Лейтенант Спиксма сделал паузу, затем продолжил:
– Приговор будет приведен в исполнение, как только председатель трибунала одобрит запись заседания – в том случае, если он ее одобрит. Заседание окончено. Вывести обвиняемого и взять под стражу.
Последнее касалось меня – однако мне делать ничего не пришлось, только позвонить в караулку, а потом получить за Хендрика расписку, когда его увели.
К дневному врачебному приему капитан Френкель отпустил меня и послал к врачу, который засвидетельствовал, что я могу вернуться к исполнению служебных обязанностей. Вернувшись в роту, я едва успел переодеться и выйти со всеми на поверку, где Зим дал мне вздрючку за «пятна на униформе». У него у самого было пятно побольше моих – в глаза бросалось, – но вслух я этого, конечно, говорить не стал.
Кто-то установил на плацу большой столб прямо позади того места, где обычно стоял адъютант. Когда настало время зачитывать приказы, вместо текущих сообщений был зачитан приговор суда над Хендриком.
Потом его вывели со скованными впереди руками под конвоем двух вооруженных часовых.
Я еще ни разу не видел порки. Когда жил дома, у нас, конечно, бывали публичные наказания – на площади Федерал Билдинг, однако отец строго-настрого велел мне держаться оттуда подальше. Один раз я попытался его ослушаться, но тогда наказание было отсрочено, а больше я не пробовал.

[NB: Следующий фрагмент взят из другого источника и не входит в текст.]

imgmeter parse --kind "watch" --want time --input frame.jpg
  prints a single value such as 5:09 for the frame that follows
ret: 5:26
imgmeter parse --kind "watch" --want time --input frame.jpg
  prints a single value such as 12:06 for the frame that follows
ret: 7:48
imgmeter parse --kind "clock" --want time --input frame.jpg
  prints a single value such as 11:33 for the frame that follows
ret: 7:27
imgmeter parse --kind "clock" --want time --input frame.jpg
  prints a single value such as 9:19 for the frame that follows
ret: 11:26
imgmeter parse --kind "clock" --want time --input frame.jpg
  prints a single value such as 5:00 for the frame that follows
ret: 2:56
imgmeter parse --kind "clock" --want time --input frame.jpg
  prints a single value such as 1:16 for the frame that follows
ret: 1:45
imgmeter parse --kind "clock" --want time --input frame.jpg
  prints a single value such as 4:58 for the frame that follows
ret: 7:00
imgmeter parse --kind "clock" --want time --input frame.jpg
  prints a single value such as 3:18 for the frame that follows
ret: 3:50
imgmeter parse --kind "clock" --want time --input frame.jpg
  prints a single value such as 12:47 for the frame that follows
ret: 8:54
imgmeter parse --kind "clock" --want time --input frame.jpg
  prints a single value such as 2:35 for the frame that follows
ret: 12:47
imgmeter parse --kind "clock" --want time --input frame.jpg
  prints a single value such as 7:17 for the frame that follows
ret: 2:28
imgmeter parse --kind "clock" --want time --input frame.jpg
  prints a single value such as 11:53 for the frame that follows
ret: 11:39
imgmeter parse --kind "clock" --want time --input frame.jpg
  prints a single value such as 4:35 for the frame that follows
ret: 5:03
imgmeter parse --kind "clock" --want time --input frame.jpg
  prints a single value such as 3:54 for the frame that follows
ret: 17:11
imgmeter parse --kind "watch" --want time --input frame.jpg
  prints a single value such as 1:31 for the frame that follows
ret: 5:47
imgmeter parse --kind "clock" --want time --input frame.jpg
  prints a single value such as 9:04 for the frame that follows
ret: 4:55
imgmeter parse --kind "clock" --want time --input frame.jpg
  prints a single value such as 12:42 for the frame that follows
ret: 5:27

Одного раза более чем достаточно.
Часовые подняли Хендрику руки и зацепили наручники за крюк на столбе. Затем с него сорвали рубаху, а майки под ней не было. Адъютант отчеканил:
– Приговор суда привести в исполнение!
Вперед выступил капрал-инструктор – не из нашего батальона – с плетью. Начальник охраны начал считать.
Счет тянулся медленно – от удара до удара секунд по пять. А казалось – еще медленней. До третьего удара Тед молчал, потом только пару раз всхлипнул.
Затем я обнаружил, что таращусь в нависшее надо мной лицо капрала Бронски, который ударял меня по щекам и пристально вглядывался в глаза. Он прекратил хлопать и спросил:
– Ну как, очухался? Отлично, давай в строй. Живей, сейчас скомандуют идти к осмотру.
Закончив поверку, мы вернулись в расположение роты. Я ничего не мог есть за ужином, и многие из ребят тоже.
Никто и не заикнулся насчет моего обморока. Потом мне сказали, что я не один был такой – с парой дюжин ребят случилось то же самое.